Model Assumptions And How To Address Each

Here are the five potential problems related to Multiple Linear Regression that we mentioned in the previous video, that are addressed in Introduction to Statistical Learning:

  1. Non-linearity of the response-predictor relationships
  2. Correlation of error terms
  3. Non-constant Variance and Normally Distributed Errors
  4. Outliers/ High leverage points
  5. Multicollinearity

This text is a summary of how to identify whether these problems exist, as well as how to address them.
This is a common interview question asked by statisticians, but its practical importance is hit or miss depending on the purpose of your model. In the upcoming concepts, we will look more closely at specific points that I believe deserve more attention, but below you will see a more exhaustive introduction to each topic. Let's take a closer look at each of these items.

Linearity

The assumption of linearity is that a linear model is the relationship that truly exists between your response and predictor variables. If this isn't true, then your predictions will not be very accurate. Additionally, the linear relationships associated with your coefficients really aren't useful either.
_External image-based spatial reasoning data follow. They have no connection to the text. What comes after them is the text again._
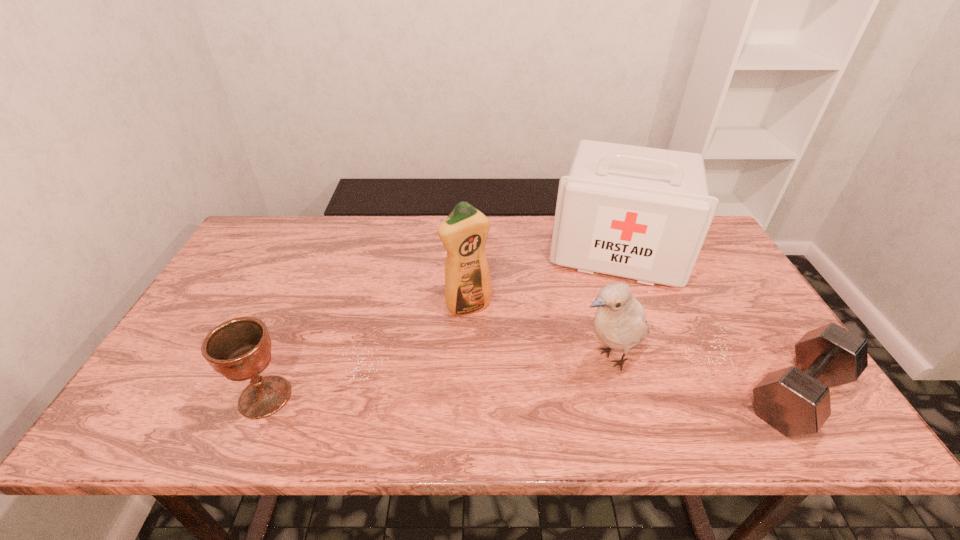
This screenshot has height=540, width=960. I want to click on the second shortest object, so point(240,349).

Where is `the leftmost object`? This screenshot has height=540, width=960. the leftmost object is located at coordinates (240, 349).

Find the location of a particular element. the shortest object is located at coordinates (795, 401).

You are a GUI agent. You are given a task and a screenshot of the screen. Output one action in this format:
    pyautogui.click(x=<x>, y=<y>)
    Task: Click on the third tallest object
    The height and width of the screenshot is (540, 960).
    Given the screenshot: What is the action you would take?
    pyautogui.click(x=620, y=323)

I want to click on the fourth nearest object, so click(x=468, y=289).

Where is `the fourth object from right to left`? the fourth object from right to left is located at coordinates (468, 289).

Image resolution: width=960 pixels, height=540 pixels. Find the location of `the first-aid kit`. the first-aid kit is located at coordinates (642, 213).

This screenshot has width=960, height=540. I want to click on vacant space located on the right of the leftmost object, so click(x=350, y=397).

Where is `free spot located on the left of the dumbbell`? This screenshot has width=960, height=540. free spot located on the left of the dumbbell is located at coordinates (714, 394).

I want to click on free location located at the beak of the bird, so click(x=541, y=388).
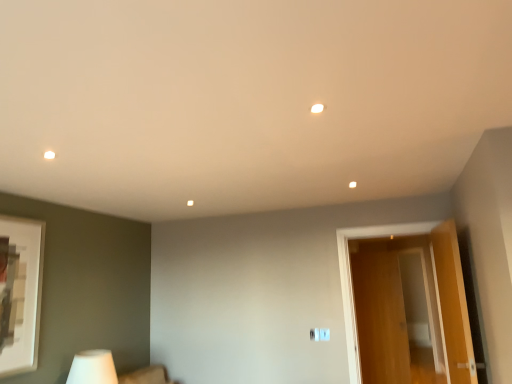
Question: Is white matte table lamp at lower left to the left or to the right of wooden door at right in the image?

Choices:
 (A) left
 (B) right

Answer: (A)

Question: Does point (97, 379) appear closer or farther from the camera than point (398, 365)?

Choices:
 (A) farther
 (B) closer

Answer: (B)

Question: Considering the positions of white matte table lamp at lower left and wooden door at right in the image, is white matte table lamp at lower left wider or thinner than wooden door at right?

Choices:
 (A) thin
 (B) wide

Answer: (B)

Question: Considering the positions of point 431,259 and point 114,382, is point 431,259 closer or farther from the camera than point 114,382?

Choices:
 (A) closer
 (B) farther

Answer: (B)

Question: Based on their positions, is wooden door at right located to the left or right of white matte table lamp at lower left?

Choices:
 (A) right
 (B) left

Answer: (A)

Question: From a real-world perspective, is wooden door at right physically located above or below white matte table lamp at lower left?

Choices:
 (A) below
 (B) above

Answer: (B)

Question: Considering the positions of wooden door at right and white matte table lamp at lower left in the image, is wooden door at right bigger or smaller than white matte table lamp at lower left?

Choices:
 (A) big
 (B) small

Answer: (A)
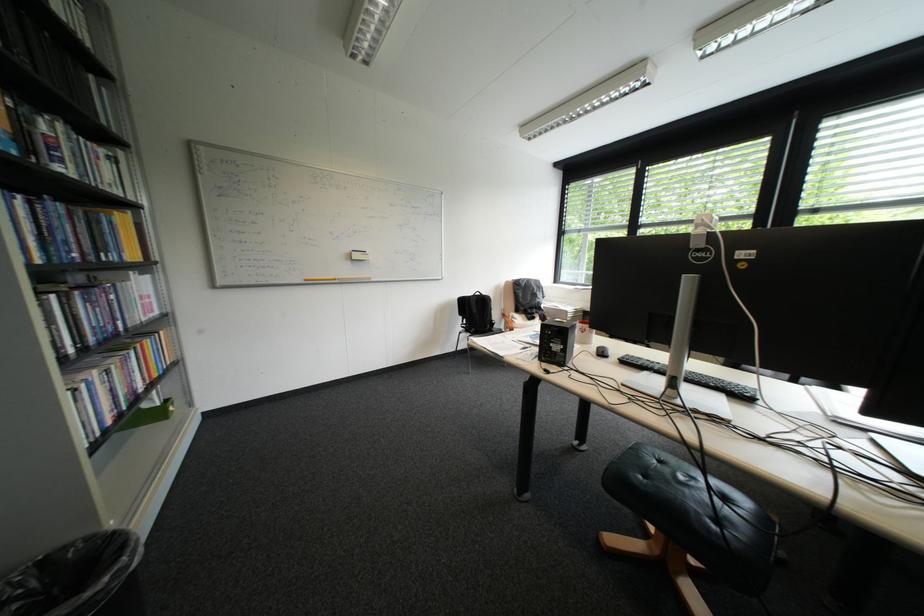
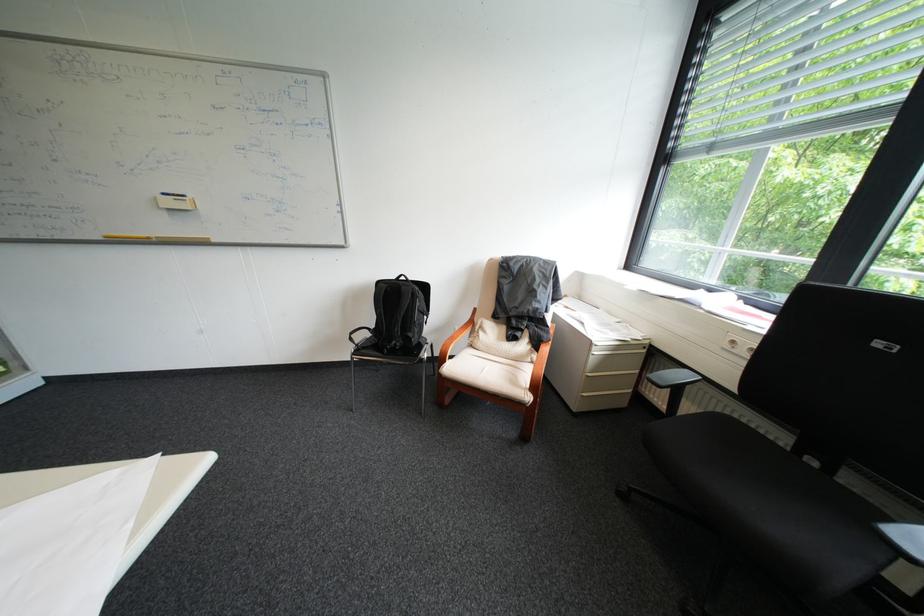
Find the pixel in the second image that matches the point at 496,297 in the first image.

(415, 288)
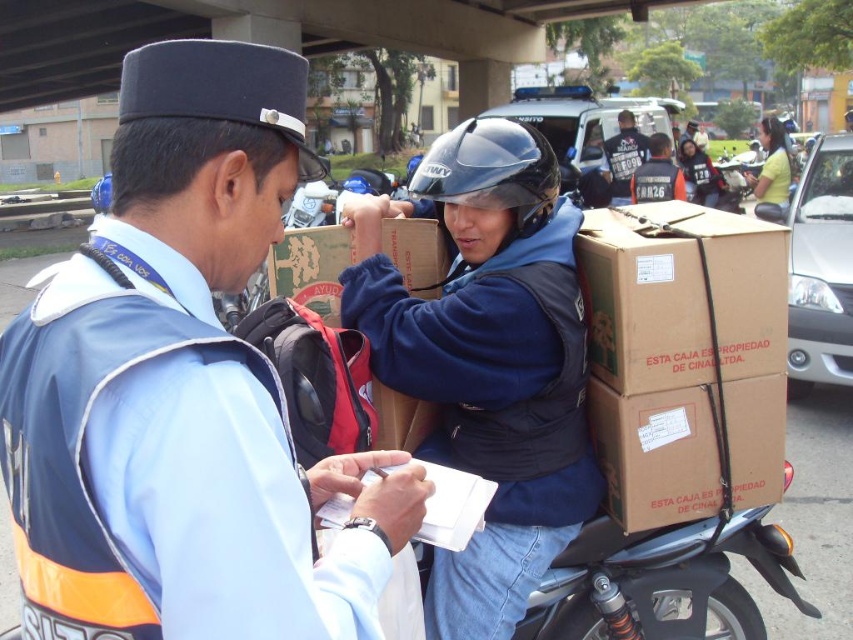
You are standing at the point labeled point [525,186]. The traffic officer is on the left side of the frame. Can you see the traffic officer from your current position?

Yes, because the point [525,186] is 1.94 meters away from the viewer, so you can see the traffic officer on the left side of the frame from that position.

You are a pedestrian standing at the crosswalk and see both the blue matte helmet at upper center and the matte black helmet at upper center. Which helmet is taller?

The blue matte helmet at upper center is taller than the matte black helmet at upper center.

You are a delivery driver who needs to pick up a package from the traffic officer. The officer is holding a document at point A. Your motorcycle is parked at point B. To reach the officer, you must move from point B to point A. Which direction should you move relative to the black matte helmet at center?

The black matte helmet at center is located at point (491, 172). Since the officer is on the left and you are on the right, you should move to the left to reach the officer.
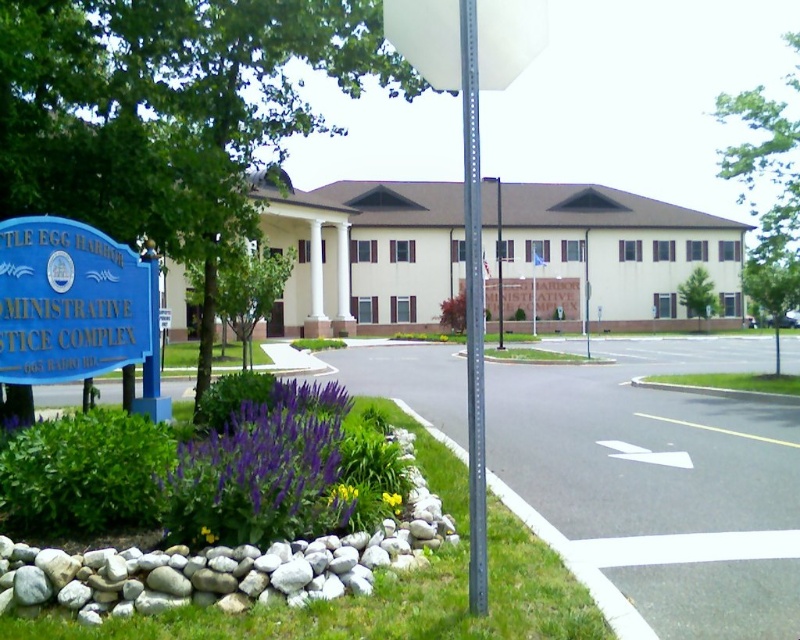
Question: Can you confirm if purple matte flower at lower center is wider than metallic gray pole at center?

Choices:
 (A) yes
 (B) no

Answer: (B)

Question: Which object appears farthest from the camera in this image?

Choices:
 (A) yellow matte flower at lower center
 (B) metallic gray pole at center

Answer: (A)

Question: Which point appears farthest from the camera in this image?

Choices:
 (A) (160, 328)
 (B) (468, 230)
 (C) (222, 483)
 (D) (398, 500)

Answer: (A)

Question: In this image, where is metallic gray pole at center located relative to white plastic sign at upper center?

Choices:
 (A) right
 (B) left

Answer: (A)

Question: Which object appears farthest from the camera in this image?

Choices:
 (A) metallic gray pole at center
 (B) blue plastic sign at left
 (C) yellow matte flower at lower center

Answer: (B)

Question: Can you confirm if purple matte flower at lower center is thinner than white plastic sign at upper center?

Choices:
 (A) yes
 (B) no

Answer: (A)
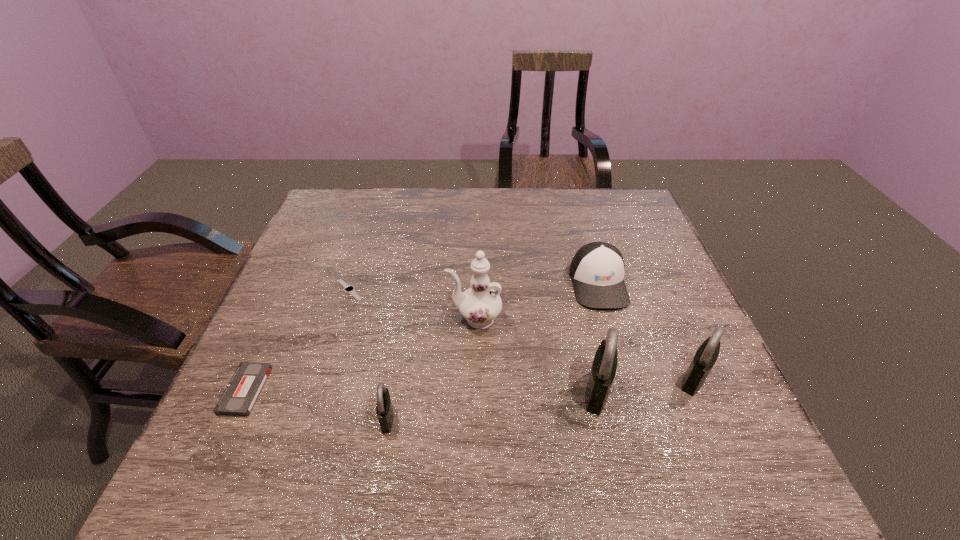
In the image, there is a desktop. Identify the location of vacant space at the left edge. (292, 279).

In the image, there is a desktop. Where is `free space at the right edge`? The width and height of the screenshot is (960, 540). free space at the right edge is located at coordinates (603, 231).

Identify the location of free space at the far left corner of the desktop. (339, 215).

At what (x,y) coordinates should I click in order to perform the action: click on vacant space at the far right corner of the desktop. Please return your answer as a coordinate pair (x, y). The width and height of the screenshot is (960, 540). Looking at the image, I should click on (609, 217).

The height and width of the screenshot is (540, 960). Find the location of `free space at the near right corner`. free space at the near right corner is located at coordinates (730, 401).

Locate an element on the screen. This screenshot has width=960, height=540. free space between the cap and the fourth object from right to left is located at coordinates (537, 301).

Find the location of a particular element. free area in between the cap and the third object from left to right is located at coordinates (492, 351).

Find the location of a particular element. The height and width of the screenshot is (540, 960). free spot between the chinaware and the cap is located at coordinates (537, 301).

Where is `free spot between the tallest object and the cap`? free spot between the tallest object and the cap is located at coordinates (537, 301).

Locate an element on the screen. This screenshot has width=960, height=540. blank region between the cap and the shortest padlock is located at coordinates (492, 351).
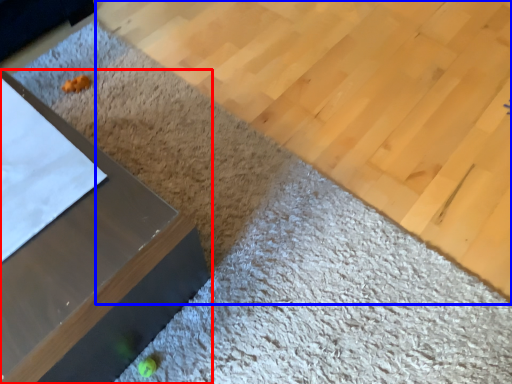
Question: Which object is closer to the camera taking this photo, furniture (highlighted by a red box) or plywood (highlighted by a blue box)?

Choices:
 (A) furniture
 (B) plywood

Answer: (A)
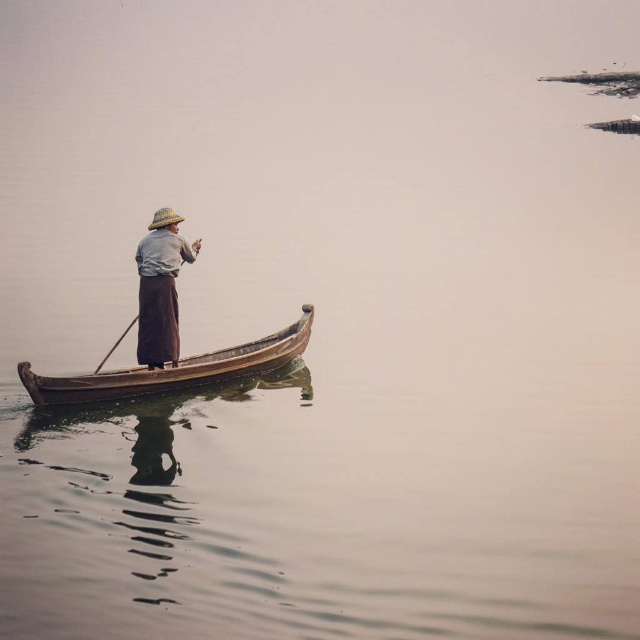
Is wooden canoe at center smaller than wooden paddle at center?

No, wooden canoe at center is not smaller than wooden paddle at center.

The width and height of the screenshot is (640, 640). I want to click on wooden canoe at center, so click(172, 371).

Find the location of a particular element. The height and width of the screenshot is (640, 640). wooden canoe at center is located at coordinates (172, 371).

Who is more forward, (182, 381) or (148, 365)?

Point (182, 381) is in front.

Can you confirm if wooden canoe at center is taller than brown woven hat at center?

In fact, wooden canoe at center may be shorter than brown woven hat at center.

Image resolution: width=640 pixels, height=640 pixels. I want to click on wooden canoe at center, so click(172, 371).

Where is `wooden canoe at center`? The width and height of the screenshot is (640, 640). wooden canoe at center is located at coordinates (172, 371).

Does brown woven hat at center appear under wooden paddle at center?

No.

Is brown woven hat at center further to camera compared to wooden paddle at center?

That is True.

Does point (150, 310) come farther from viewer compared to point (122, 333)?

No, it is in front of (122, 333).

Image resolution: width=640 pixels, height=640 pixels. Find the location of `brown woven hat at center`. brown woven hat at center is located at coordinates (161, 289).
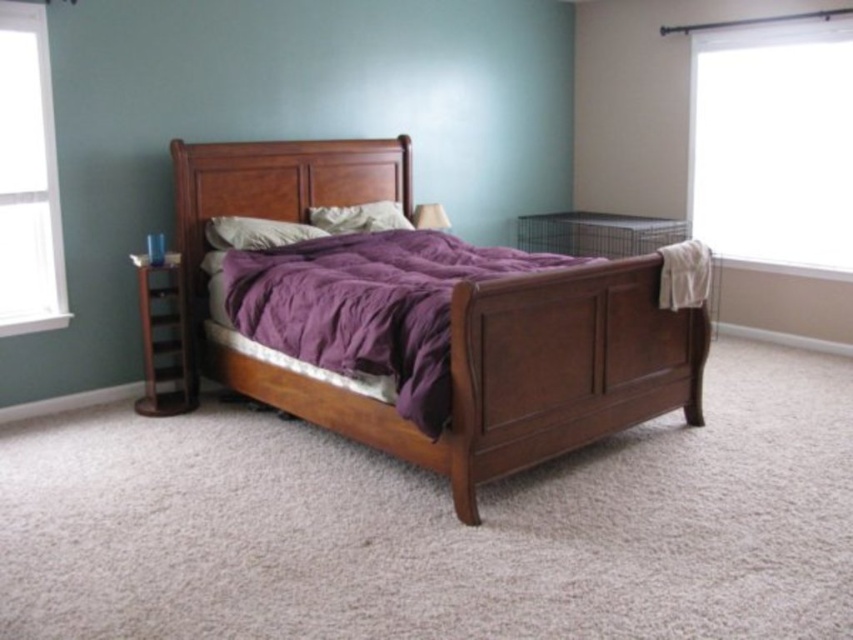
Question: Which object is closer to the camera taking this photo?

Choices:
 (A) soft white pillow at center
 (B) white sheer curtain at upper right
 (C) purple cotton blanket at center

Answer: (C)

Question: Is white sheer curtain at upper right below purple cotton blanket at center?

Choices:
 (A) yes
 (B) no

Answer: (B)

Question: Which point appears closest to the camera in this image?

Choices:
 (A) (334, 241)
 (B) (209, 172)
 (C) (310, 221)
 (D) (538, 388)

Answer: (D)

Question: Can you confirm if white glass window at left is positioned to the left of matte purple pillow at upper center?

Choices:
 (A) yes
 (B) no

Answer: (A)

Question: Is wooden headboard at center wider than white glass window at left?

Choices:
 (A) yes
 (B) no

Answer: (A)

Question: Estimate the real-world distances between objects in this image. Which object is closer to the white sheer curtain at upper right?

Choices:
 (A) wooden headboard at center
 (B) purple cotton blanket at center
 (C) matte wood bed at center

Answer: (C)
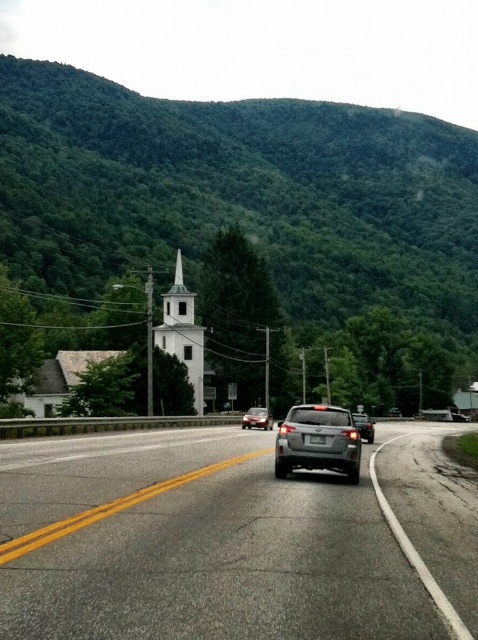
Question: Which point is closer to the camera?

Choices:
 (A) (270, 426)
 (B) (355, 426)
 (C) (334, 413)

Answer: (B)

Question: Is the position of green leafy mountain at upper center more distant than that of satin gray suv at center?

Choices:
 (A) no
 (B) yes

Answer: (B)

Question: Estimate the real-world distances between objects in this image. Which object is farther from the glossy black car at center?

Choices:
 (A) gray asphalt highway at center
 (B) satin gray suv at center
 (C) matte gray suv at center

Answer: (C)

Question: Does gray asphalt highway at center have a larger size compared to green leafy mountain at upper center?

Choices:
 (A) yes
 (B) no

Answer: (B)

Question: Is gray asphalt highway at center further to the viewer compared to matte gray suv at center?

Choices:
 (A) no
 (B) yes

Answer: (A)

Question: Which point is closer to the camera?

Choices:
 (A) matte gray suv at center
 (B) glossy black car at center

Answer: (B)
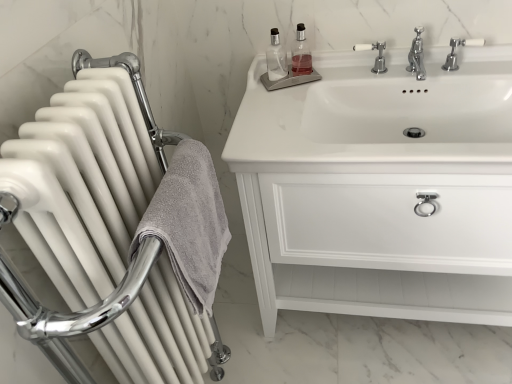
Question: Does point (252, 84) appear closer or farther from the camera than point (281, 72)?

Choices:
 (A) closer
 (B) farther

Answer: (A)

Question: Based on their positions, is white glossy cabinet at upper right located to the left or right of clear glass bottle at upper center?

Choices:
 (A) left
 (B) right

Answer: (B)

Question: Estimate the real-world distances between objects in this image. Which object is closer to the white glossy sink at upper right?

Choices:
 (A) white plastic tap at upper right, marked as the 2th tap in a left-to-right arrangement
 (B) clear glass soap dispenser at upper center
 (C) white glossy cabinet at upper right
 (D) gray textured towel at left
 (E) white glossy radiator at left

Answer: (C)

Question: Which of these objects is positioned closest to the clear glass bottle at upper center?

Choices:
 (A) white glossy sink at upper right
 (B) clear glass soap dispenser at upper center
 (C) white ceramic tap at upper center, which appears as the second tap when viewed from the right
 (D) white glossy radiator at left
 (E) white plastic tap at upper right, arranged as the 1th tap when viewed from the right

Answer: (B)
In order to assess if a linear relationship is reasonable, a plot of the residuals (y - \hat{y}) by the predicted values (\hat{y}) is often useful. If there are curvature patterns in this plot, it suggests that a linear model might not actually fit the data, and some other relationship exists between the predictor variables and response. There are many ways to create non-linear models (even using the linear model form), and you will be introduced to a few of these later in this lesson.

In the image at the bottom of this page, these are considered the biased models. Ideally, we want to see a random scatter of points like the top left residual plot in the image.

Correlated Errors

Correlated errors frequently occur when our data are collected over time (like in forecasting stock prices or interest rates in the future) or data are spatially related (like predicting flood or drought regions). We can often improve our predictions by using information from the past data points (for time) or the points nearby (for space).

The main problem with not accounting for correlated errors is that you can often use this correlation to your advantage to better predict future events or events spatially close to one another.

One of the most common ways to identify if you have correlated errors is based on the domain from which the data were collected. If you are unsure, there is a test known as a Durbin-Watson test that is commonly used to assess whether correlation of the errors is an issue. Then ARIMA or ARMA models are commonly implemented to use this correlation to make better predictions.

Non-constant Variance and Normally Distributed Errors

Non-constant variance is when the spread of your predicted values differs depending on which value you are trying to predict. This isn't a huge problem in terms of predicting well. However, it does lead to confidence intervals and p-values that are inaccurate. Confidence intervals for the coefficients will be too wide for areas where the actual values are closer to the predicted values, but too narrow for areas where the actual values are more spread out from the predicted values.

Commonly, a log (or some other transformation of the response variable is done) in order to "get rid" of the non-constant variance. In order to choose the transformation, a Box-Cox is commonly used.

Non-constant variance can be assessed again using a plot of the residuals by the predicted values. In the image at the bottom of the page, non-constant variance is labeled as heteroscedastic. Ideally, we want an unbiased model with homoscedastic residuals (consistent across the range of values).

Though the text does not discuss normality of the residuals, this is an important assumption of regression if you are interested in creating reliable confidence intervals. More on this topic is provided here.

Outliers/Leverage Points

Outliers and leverage points are points that lie far away from the regular trends of your data. These points can have a large influence on your solution. In practice, these points might even be typos. If you are aggregating data from multiple sources, it is possible that some of the data values were carried over incorrectly or aggregated incorrectly.

Other times outliers are accurate and true data points, not necessarily measurement or data entry errors. In these cases, 'fixing' is more subjective. Often the strategy for working with these points is dependent on the goal of your analysis. Linear models using ordinary least squares, in particular, are not very robust. That is, large outliers may greatly change our results. There are techniques to combat this - largely known as regularization techniques. These are beyond the scope of this class, but they are quickly discussed in the free course on machine learning.

Multi-collinearity

Multicollinearity is when we have predictor variables that are correlated with one another. One of the main concerns of multicollinearity is that it can lead to coefficients being flipped from the direction we expect from simple linear regression.

One of the most common ways to identify multicollinearity is with bivariate plots or with variance inflation factors (or VIFs). This is a topic we will dive into in the next concept, so we won't spend as much time on it here.